====== Data shown ======
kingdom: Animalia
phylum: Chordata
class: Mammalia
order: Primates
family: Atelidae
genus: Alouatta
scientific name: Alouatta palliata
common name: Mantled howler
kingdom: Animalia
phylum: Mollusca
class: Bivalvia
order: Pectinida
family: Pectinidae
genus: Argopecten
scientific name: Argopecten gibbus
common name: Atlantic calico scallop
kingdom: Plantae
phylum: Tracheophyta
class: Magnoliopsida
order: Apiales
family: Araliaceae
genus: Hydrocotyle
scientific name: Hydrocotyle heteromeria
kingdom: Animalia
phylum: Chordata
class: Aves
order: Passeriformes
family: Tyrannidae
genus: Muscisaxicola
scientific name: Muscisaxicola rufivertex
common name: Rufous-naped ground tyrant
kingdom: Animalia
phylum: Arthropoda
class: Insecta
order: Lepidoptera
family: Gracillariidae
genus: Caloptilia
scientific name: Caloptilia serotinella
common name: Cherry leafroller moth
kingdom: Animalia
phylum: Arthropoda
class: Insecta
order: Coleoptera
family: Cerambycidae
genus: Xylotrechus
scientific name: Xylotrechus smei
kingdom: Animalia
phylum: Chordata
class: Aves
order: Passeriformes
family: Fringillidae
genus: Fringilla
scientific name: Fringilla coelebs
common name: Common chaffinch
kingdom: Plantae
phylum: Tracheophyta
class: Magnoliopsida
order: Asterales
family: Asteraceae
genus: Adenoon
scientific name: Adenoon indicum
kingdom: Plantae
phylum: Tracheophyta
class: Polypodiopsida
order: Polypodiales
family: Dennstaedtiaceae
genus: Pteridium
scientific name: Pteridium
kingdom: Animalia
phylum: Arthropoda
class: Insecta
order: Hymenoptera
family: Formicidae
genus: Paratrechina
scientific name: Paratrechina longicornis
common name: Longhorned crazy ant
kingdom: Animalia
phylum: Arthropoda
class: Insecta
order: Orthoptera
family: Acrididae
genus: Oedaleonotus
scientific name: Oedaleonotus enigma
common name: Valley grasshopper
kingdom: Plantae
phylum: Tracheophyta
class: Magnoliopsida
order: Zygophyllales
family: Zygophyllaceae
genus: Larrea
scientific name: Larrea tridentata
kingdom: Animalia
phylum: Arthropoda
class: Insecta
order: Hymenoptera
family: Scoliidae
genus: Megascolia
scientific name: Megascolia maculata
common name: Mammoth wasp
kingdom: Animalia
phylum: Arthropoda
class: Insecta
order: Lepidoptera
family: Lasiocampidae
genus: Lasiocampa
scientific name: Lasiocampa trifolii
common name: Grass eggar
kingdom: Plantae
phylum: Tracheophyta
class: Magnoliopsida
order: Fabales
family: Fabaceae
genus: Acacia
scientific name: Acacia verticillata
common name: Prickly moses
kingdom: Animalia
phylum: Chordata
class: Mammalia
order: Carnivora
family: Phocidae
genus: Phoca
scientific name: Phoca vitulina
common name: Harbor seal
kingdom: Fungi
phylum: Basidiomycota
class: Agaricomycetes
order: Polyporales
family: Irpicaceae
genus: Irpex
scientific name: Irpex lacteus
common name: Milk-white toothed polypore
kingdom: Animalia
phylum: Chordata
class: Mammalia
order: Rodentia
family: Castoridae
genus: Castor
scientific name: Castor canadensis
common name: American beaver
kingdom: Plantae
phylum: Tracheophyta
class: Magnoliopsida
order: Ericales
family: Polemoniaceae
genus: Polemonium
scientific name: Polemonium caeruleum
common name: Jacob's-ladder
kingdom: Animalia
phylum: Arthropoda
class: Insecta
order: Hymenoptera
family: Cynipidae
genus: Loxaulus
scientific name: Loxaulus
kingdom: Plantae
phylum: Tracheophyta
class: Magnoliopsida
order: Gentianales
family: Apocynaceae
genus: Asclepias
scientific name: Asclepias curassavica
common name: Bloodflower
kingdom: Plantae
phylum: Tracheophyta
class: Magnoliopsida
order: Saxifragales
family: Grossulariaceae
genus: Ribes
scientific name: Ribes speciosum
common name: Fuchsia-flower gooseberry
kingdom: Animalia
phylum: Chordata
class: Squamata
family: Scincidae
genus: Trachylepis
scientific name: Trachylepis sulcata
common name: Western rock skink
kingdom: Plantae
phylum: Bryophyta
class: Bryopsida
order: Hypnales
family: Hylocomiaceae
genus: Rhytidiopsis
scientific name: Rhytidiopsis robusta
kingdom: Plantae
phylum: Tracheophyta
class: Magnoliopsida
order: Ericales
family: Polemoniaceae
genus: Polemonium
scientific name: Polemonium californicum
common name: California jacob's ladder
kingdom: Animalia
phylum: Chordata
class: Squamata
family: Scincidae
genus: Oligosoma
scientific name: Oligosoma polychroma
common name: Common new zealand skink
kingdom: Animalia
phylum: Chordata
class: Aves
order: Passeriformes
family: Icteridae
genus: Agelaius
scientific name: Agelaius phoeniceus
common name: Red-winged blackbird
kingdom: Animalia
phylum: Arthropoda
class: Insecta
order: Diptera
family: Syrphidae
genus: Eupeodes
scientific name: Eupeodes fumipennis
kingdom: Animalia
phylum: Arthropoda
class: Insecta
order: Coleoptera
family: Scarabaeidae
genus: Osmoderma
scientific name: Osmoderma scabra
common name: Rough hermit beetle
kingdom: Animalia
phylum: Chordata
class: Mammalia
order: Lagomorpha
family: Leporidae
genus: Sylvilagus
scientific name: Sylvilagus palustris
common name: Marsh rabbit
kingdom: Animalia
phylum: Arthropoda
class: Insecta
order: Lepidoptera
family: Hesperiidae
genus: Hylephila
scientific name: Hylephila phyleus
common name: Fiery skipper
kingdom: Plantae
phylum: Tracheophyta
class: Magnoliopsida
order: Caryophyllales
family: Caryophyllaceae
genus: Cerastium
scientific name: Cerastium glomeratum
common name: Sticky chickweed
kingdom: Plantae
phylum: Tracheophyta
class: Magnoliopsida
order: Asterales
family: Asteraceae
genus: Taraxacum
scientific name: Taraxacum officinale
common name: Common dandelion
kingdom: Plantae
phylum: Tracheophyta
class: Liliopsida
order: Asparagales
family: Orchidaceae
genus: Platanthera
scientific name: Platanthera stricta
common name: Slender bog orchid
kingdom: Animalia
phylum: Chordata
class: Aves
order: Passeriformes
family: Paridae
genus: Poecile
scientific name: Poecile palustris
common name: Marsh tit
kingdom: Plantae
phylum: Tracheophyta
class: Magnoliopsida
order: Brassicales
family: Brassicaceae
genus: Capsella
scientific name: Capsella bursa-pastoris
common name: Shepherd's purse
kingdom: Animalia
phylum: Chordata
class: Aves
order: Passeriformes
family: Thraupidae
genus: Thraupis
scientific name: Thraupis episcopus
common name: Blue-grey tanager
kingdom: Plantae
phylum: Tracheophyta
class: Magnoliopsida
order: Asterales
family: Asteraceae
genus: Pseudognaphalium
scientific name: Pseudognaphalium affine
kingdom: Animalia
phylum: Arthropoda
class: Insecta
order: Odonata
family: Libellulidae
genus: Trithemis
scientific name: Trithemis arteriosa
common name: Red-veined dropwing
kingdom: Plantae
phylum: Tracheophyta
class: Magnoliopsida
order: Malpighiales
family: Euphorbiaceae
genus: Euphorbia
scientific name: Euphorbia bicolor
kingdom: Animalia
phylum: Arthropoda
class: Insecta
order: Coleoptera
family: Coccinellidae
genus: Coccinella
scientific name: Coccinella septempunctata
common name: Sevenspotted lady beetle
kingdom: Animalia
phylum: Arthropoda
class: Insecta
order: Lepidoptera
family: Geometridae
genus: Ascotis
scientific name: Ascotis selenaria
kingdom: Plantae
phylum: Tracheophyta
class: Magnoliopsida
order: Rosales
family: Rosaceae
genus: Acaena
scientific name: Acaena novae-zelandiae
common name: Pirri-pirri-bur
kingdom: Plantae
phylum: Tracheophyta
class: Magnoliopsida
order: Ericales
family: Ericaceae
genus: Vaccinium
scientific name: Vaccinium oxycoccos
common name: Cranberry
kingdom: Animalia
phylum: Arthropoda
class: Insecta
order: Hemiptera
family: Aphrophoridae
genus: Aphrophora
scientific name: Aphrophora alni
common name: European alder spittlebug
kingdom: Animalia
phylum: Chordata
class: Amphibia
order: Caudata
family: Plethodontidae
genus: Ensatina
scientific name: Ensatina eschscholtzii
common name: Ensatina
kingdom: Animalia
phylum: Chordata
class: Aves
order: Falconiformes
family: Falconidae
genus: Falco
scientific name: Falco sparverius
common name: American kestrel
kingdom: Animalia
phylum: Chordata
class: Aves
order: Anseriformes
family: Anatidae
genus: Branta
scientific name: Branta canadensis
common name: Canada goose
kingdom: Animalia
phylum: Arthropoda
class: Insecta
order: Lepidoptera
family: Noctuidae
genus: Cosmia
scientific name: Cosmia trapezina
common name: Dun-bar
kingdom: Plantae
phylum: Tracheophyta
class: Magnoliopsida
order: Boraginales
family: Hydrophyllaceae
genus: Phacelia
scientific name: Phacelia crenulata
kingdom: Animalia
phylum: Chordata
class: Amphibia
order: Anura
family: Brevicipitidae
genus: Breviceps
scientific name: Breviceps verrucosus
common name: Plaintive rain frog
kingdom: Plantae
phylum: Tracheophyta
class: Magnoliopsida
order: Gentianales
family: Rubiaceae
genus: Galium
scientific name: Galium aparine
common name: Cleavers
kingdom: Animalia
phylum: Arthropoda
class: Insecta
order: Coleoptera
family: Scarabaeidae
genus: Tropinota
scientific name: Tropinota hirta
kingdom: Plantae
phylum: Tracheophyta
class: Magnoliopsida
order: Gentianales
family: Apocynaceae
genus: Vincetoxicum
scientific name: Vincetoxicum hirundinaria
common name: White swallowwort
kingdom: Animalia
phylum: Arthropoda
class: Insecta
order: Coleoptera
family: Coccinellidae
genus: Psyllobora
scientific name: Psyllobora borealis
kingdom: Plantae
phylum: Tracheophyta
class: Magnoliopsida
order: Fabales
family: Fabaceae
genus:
======
Copy the part of the listing above that opens with the line containing "scientific name: Pseudognaphalium affine" and closes with the line containing "genus: Aphrophora", reproducing every line unchanged.

▸ **Output**
scientific name: Pseudognaphalium affine
kingdom: Animalia
phylum: Arthropoda
class: Insecta
order: Odonata
family: Libellulidae
genus: Trithemis
scientific name: Trithemis arteriosa
common name: Red-veined dropwing
kingdom: Plantae
phylum: Tracheophyta
class: Magnoliopsida
order: Malpighiales
family: Euphorbiaceae
genus: Euphorbia
scientific name: Euphorbia bicolor
kingdom: Animalia
phylum: Arthropoda
class: Insecta
order: Coleoptera
family: Coccinellidae
genus: Coccinella
scientific name: Coccinella septempunctata
common name: Sevenspotted lady beetle
kingdom: Animalia
phylum: Arthropoda
class: Insecta
order: Lepidoptera
family: Geometridae
genus: Ascotis
scientific name: Ascotis selenaria
kingdom: Plantae
phylum: Tracheophyta
class: Magnoliopsida
order: Rosales
family: Rosaceae
genus: Acaena
scientific name: Acaena novae-zelandiae
common name: Pirri-pirri-bur
kingdom: Plantae
phylum: Tracheophyta
class: Magnoliopsida
order: Ericales
family: Ericaceae
genus: Vaccinium
scientific name: Vaccinium oxycoccos
common name: Cranberry
kingdom: Animalia
phylum: Arthropoda
class: Insecta
order: Hemiptera
family: Aphrophoridae
genus: Aphrophora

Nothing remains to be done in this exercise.